Methods: We used an intent-to-treat approach on a sample of 230 men who use drugs in community supervision settings in New York City and their main female sexual partners, (N=460 individuals). Measures of IPV consisted of verbal, minor and severe physical abuse. Risk reduction consisted of having 1) condomless sex (number of unprotected sexual acts), 2) multiple partners, 3) scales of condom efficacy (alpha=) and 4) HIV risk reduction communication. Hypothesis testing for intervention effects was based on incident rate ratios (IRR) from multilevel mixed-effects Poisson regression for the number of condomless sex acts, number of sex partners and number of times discussing how to prevent HIV; and the differences indicated by regression coefficients (b) from mixed-effects linear regression were used for the scales of condom use intentions and condom use self-efficacy.
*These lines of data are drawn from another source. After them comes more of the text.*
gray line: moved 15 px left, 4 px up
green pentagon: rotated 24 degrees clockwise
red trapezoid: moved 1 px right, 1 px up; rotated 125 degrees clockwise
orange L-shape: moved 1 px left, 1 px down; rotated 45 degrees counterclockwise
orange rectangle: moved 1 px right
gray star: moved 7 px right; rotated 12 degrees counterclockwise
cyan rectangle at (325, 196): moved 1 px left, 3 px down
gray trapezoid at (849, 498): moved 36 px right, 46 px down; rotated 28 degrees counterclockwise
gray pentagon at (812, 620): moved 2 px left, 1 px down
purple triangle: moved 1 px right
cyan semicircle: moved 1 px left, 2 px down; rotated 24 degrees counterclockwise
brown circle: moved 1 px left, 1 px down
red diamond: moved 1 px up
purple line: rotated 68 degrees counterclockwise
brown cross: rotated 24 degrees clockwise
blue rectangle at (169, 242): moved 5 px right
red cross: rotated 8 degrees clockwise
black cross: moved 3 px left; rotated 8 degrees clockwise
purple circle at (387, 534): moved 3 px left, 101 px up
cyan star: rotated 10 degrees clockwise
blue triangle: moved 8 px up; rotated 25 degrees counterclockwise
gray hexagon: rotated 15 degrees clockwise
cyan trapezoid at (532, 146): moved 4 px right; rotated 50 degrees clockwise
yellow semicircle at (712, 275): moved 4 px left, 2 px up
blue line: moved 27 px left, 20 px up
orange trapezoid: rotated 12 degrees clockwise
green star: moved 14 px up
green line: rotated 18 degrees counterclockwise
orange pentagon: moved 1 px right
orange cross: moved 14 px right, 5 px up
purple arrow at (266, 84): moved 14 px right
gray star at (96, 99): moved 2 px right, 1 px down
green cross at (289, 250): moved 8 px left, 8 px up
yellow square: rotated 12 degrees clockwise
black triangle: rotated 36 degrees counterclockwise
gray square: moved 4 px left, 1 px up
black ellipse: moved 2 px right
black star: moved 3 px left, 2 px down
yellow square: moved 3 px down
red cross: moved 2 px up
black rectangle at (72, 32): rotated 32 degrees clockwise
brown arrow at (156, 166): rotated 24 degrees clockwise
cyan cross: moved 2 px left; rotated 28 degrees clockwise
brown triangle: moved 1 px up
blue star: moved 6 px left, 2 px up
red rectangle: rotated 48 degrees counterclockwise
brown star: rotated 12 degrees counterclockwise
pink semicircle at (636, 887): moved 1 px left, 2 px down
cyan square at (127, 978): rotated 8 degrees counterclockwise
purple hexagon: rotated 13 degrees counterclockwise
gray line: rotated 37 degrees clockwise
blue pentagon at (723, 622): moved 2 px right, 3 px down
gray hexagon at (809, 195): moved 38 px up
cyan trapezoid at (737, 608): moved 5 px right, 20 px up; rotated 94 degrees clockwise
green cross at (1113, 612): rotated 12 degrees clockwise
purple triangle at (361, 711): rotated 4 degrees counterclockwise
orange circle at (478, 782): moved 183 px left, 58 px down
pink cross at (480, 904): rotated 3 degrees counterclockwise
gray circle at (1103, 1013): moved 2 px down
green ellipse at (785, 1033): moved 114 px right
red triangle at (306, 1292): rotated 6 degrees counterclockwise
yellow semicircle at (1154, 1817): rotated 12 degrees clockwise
Results: Couples reporting any physical, injurious and/or sexual IPV - 20.1% reported IPV from the male partners only, 18.3% reported from the female partners only, and 28.4% reported IPV from both male and female partners. Among the participants and/or their partners who reported history of IPV, PACT participants had 36% fewer acts of condomless vaginal and/or anal intercourse with all partners (IRR = 0.64, 95% CI = 0.41 – 0.98, p = 0.041) and 25% fewer sex partner (IRR = 0.75, 95% CI = 0.61 – 0.93, p = 0.008), higher scores for condom use intentions (b = 0.85, 95% CI = 0.18 – 1.53, p = 0.013) and condom use self-efficacy (b = 2.22, 95% CI = 0.88 – 3.56, p = 0.001), and 2.41 times more frequently discussing with study partner how to prevent HIV infection (IRR = 2.41, 95% CI = 1.18 – 4.93, p = 0.016) compared to control participants over the entire 12-month period.

Conclusions: Findings highlight the effectiveness of this couples-based approach to HIV risk reduction among couples experiencing bidirectional IPV and the intersection of experiencing IPV and HIV risk. There is an urgent need to address the effectiveness of combined IPV and HIV in prevention interventions, which can lead to sensitive and innovative approaches to addressing violence perpetrated by both partners. Further research is needed to identify factors that contribute to IPV and HIV risk among people in community corrections.